---------- INFORMATION SHOWN

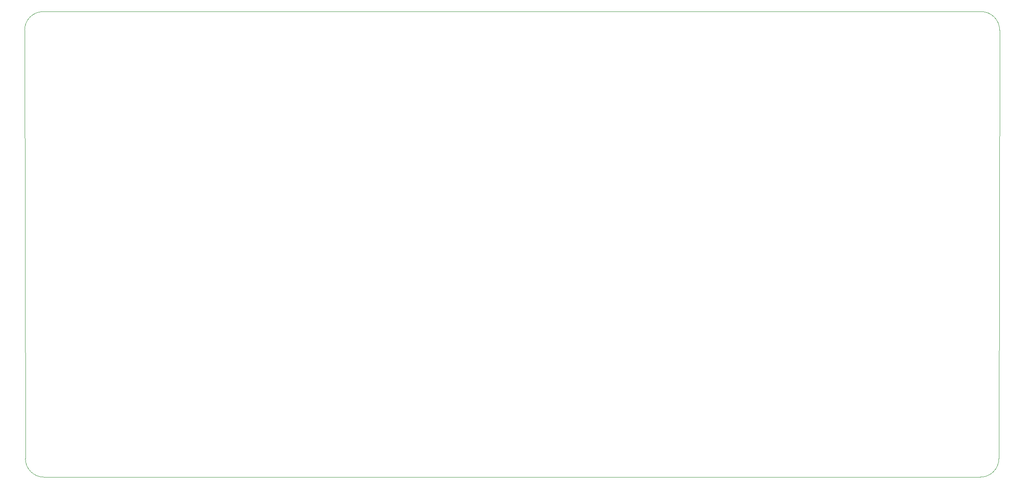
<source format=gbr>
%TF.GenerationSoftware,KiCad,Pcbnew,(6.0.4)*%
%TF.CreationDate,2022-07-03T17:31:01+01:00*%
%TF.ProjectId,MiniFighter Lite,4d696e69-4669-4676-9874-6572204c6974,rev?*%
%TF.SameCoordinates,Original*%
%TF.FileFunction,Profile,NP*%
%FSLAX46Y46*%
G04 Gerber Fmt 4.6, Leading zero omitted, Abs format (unit mm)*
G04 Created by KiCad (PCBNEW (6.0.4)) date 2022-07-03 17:31:01*
%MOMM*%
%LPD*%
G01*
G04 APERTURE LIST*
%TA.AperFunction,Profile*%
%ADD10C,0.100000*%
%TD*%
G04 APERTURE END LIST*
D10*
X125730000Y-170180000D02*
X125575923Y-81810000D01*
X326390000Y-81810000D02*
G75*
G03*
X322580000Y-78000000I-3810000J0D01*
G01*
X129540000Y-173990000D02*
X322425923Y-173990000D01*
X125730000Y-170180000D02*
G75*
G03*
X129540000Y-173990000I3810000J0D01*
G01*
X326235923Y-170180000D02*
X326390000Y-81810000D01*
X129385923Y-78000023D02*
G75*
G03*
X125575923Y-81810000I-23J-3809977D01*
G01*
X322425923Y-173990023D02*
G75*
G03*
X326235923Y-170180000I-23J3810023D01*
G01*
X129385923Y-78000000D02*
X322580000Y-78000000D01*
M02*

</source>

--------------------

__YOUR GOAL__
Starting from the line that contains "G04 Gerber Fmt", transcribe each line to the end of the records above. Please add nothing.

__TASK OUTPUT__
G04 Gerber Fmt 4.6, Leading zero omitted, Abs format (unit mm)*
G04 Created by KiCad (PCBNEW (6.0.4)) date 2022-07-03 17:31:01*
%MOMM*%
%LPD*%
G01*
G04 APERTURE LIST*
%TA.AperFunction,Profile*%
%ADD10C,0.100000*%
%TD*%
G04 APERTURE END LIST*
D10*
X125730000Y-170180000D02*
X125575923Y-81810000D01*
X326390000Y-81810000D02*
G75*
G03*
X322580000Y-78000000I-3810000J0D01*
G01*
X129540000Y-173990000D02*
X322425923Y-173990000D01*
X125730000Y-170180000D02*
G75*
G03*
X129540000Y-173990000I3810000J0D01*
G01*
X326235923Y-170180000D02*
X326390000Y-81810000D01*
X129385923Y-78000023D02*
G75*
G03*
X125575923Y-81810000I-23J-3809977D01*
G01*
X322425923Y-173990023D02*
G75*
G03*
X326235923Y-170180000I-23J3810023D01*
G01*
X129385923Y-78000000D02*
X322580000Y-78000000D01*
M02*

</source>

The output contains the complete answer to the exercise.